A depressing picture from UMSL


I find this picture depressing, on many fronts.


1. This is my alma mater. When I went there, it was a bare-bones commuter school: 2 buildings plus an old golf course headquarters, 10,000 students, lots of parking lots, no dorms.  Construction everywhere: several buildings were completed while I was there, and the old golf course building was ready to be torn down.  When I mention I went to UMSL, I’m told “it’s not like it was when you were there”.  So I feel a sense of loss.  This isn’t unique: St. Bartholomew grade school is closed (grades 1-6). The whole parish of St. Williams is closed (7-8).  My high school closed one year after I attended.

2. Really, choosing a school on the basis of a heated pool?  I hope Adam is joking, but suspect he isn’t.
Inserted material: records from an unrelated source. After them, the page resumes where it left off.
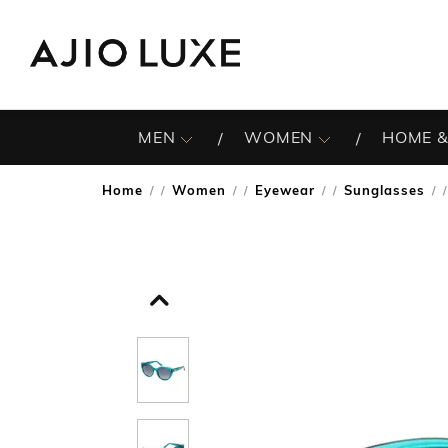
MEN
WOMEN
HOME &
Home
Women
Eyewear
Sunglasses
/
/
/
/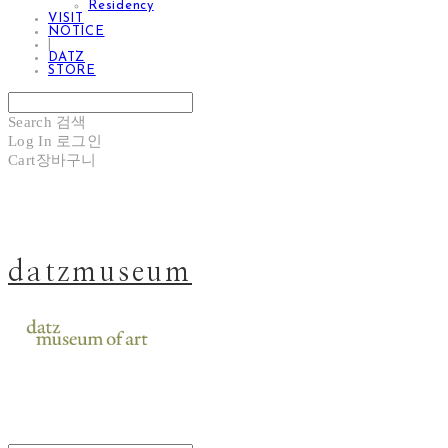
Residency
VISIT
NOTICE
|
DATZ
STORE
Search
검색
Log In
로그인
Cart
장바구니
datzmuseum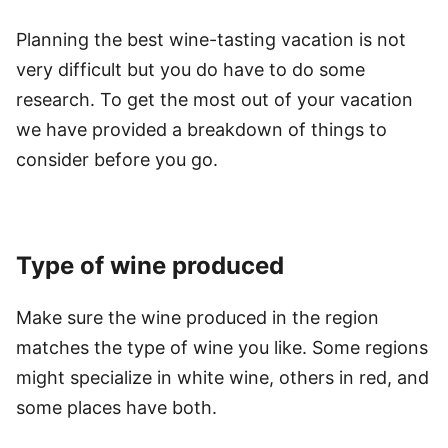
Planning the best wine-tasting vacation is not
very difficult but you do have to do some
research. To get the most out of your vacation
we have provided a breakdown of things to
consider before you go.
Type of wine produced
Make sure the wine produced in the region
matches the type of wine you like. Some regions
might specialize in white wine, others in red, and
some places have both.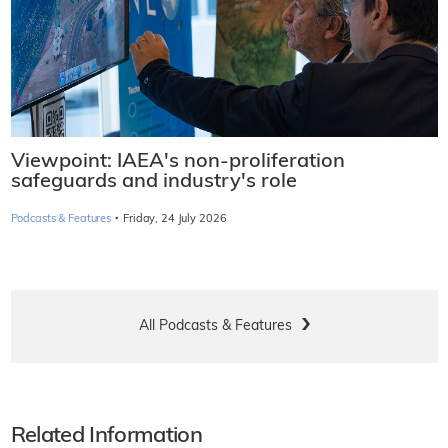
Viewpoint: IAEA's non-proliferation
safeguards and industry's role
·
Podcasts & Features
Friday, 24 July 2026
All Podcasts & Features
Related Information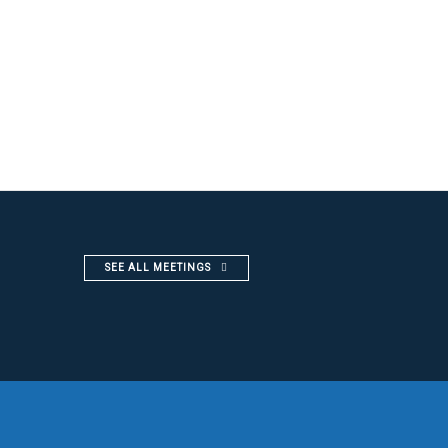
SEE ALL MEETINGS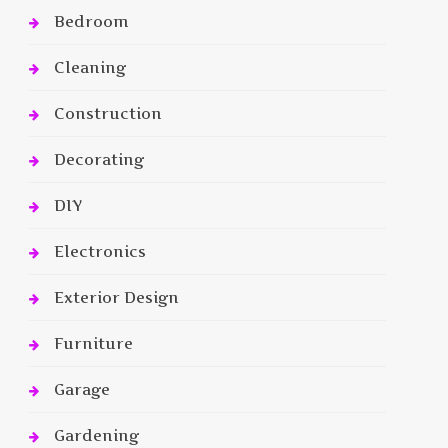
Bedroom
Cleaning
Construction
Decorating
DIY
Electronics
Exterior Design
Furniture
Garage
Gardening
As the cost of college to the student goes up, colleges increasingly feel the need to compete on amenities.

3. There is a disconcerting flip-flop for college students now.  It used to be that you lived modestly in college, and then when you graduated your standard of living went up.  Nearly all the students I knew at UMSL lived at home and had part-time jobs.  Some had full time jobs, while carrying full loads as students.  “Time management” wasn’t offered as a course, but you learned it anyway.
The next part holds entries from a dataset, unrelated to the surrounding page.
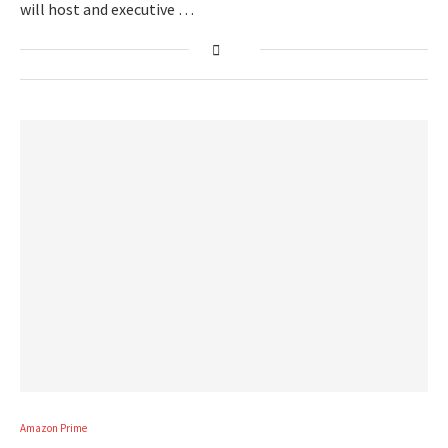
will host and executive …
Amazon Prime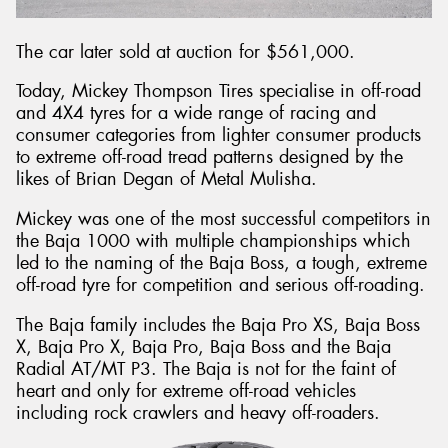
The car later sold at auction for $561,000.
Today, Mickey Thompson Tires specialise in off-road
and 4X4 tyres for a wide range of racing and
consumer categories from lighter consumer products
to extreme off-road tread patterns designed by the
likes of Brian Degan of Metal Mulisha.
Mickey was one of the most successful competitors in
the Baja 1000 with multiple championships which
led to the naming of the Baja Boss, a tough, extreme
off-road tyre for competition and serious off-roading.
The Baja family includes the Baja Pro XS, Baja Boss
X, Baja Pro X, Baja Pro, Baja Boss and the Baja
Radial AT/MT P3. The Baja is not for the faint of
heart and only for extreme off-road vehicles
including rock crawlers and heavy off-roaders.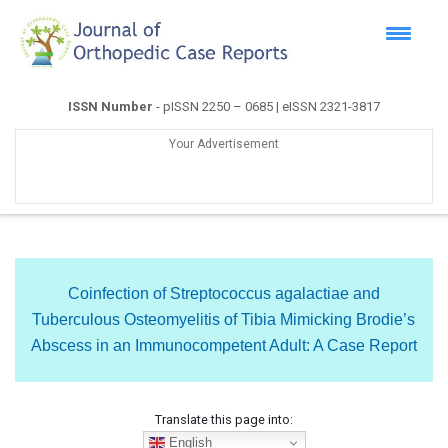
ISSN Number
- pISSN 2250 – 0685 | eISSN 2321-3817
Your Advertisement
Coinfection of Streptococcus agalactiae and
Tuberculous Osteomyelitis of Tibia Mimicking Brodie’s
Abscess in an Immunocompetent Adult: A Case Report
Translate this page into:
English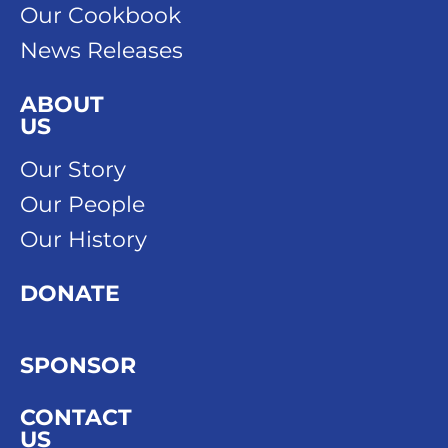
Our Cookbook
News Releases
ABOUT
US
Our Story
Our People
Our History
DONATE
SPONSOR
CONTACT
US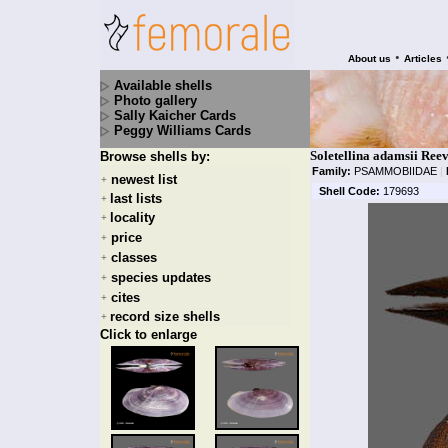
•
About us
Articles
Available shells
Photo gallery
Sally Kaicher Cards
Peggy Williams Cards
Soletellina adamsii Ree
Browse shells by:
Family:
PSAMMOBIIDAE
|
newest list
+
Shell Code:
179693
last lists
+
locality
+
price
+
classes
+
species updates
+
cites
+
record size shells
+
Click to enlarge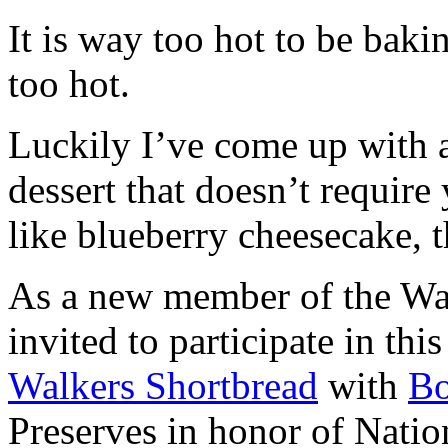
It is way too hot to be bak
too hot.
Luckily I’ve come up with 
dessert that doesn’t require
like blueberry cheesecake, t
As a new member of the Wal
invited to participate in th
Walkers Shortbread
with
B
Preserves in honor of Natio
When we graduated, we were able to move on and move out. In my case, I got a nice grad school fellowship that meant I could go to school and have a modest apartment with a roommate (eventually my wife) and not take out any loans.

Now, the amenities at colleges are much nicer – remember, UMSL is a low end state school, not even the best state school in Missouri, and students are promised heated pools, game rooms, flat screen TVs, and health club facilities, etc.  Then you graduate and can afford few of these things; maybe you even have to move back in with Mom and Dad. You may still be working at Starbucks, only trying to live off it now and pay off student loans.

Student loans at UMSL? When I went there my tuition and fees were about $1250 – that’s not per semester, that’s the total for my entire career there. I usually took 16 or 17 hours. Now the in-state tuition is $315 per credit hour plus mandatory fees of $51.85 per credit hour; for 16 hours that’s $5869 per semester.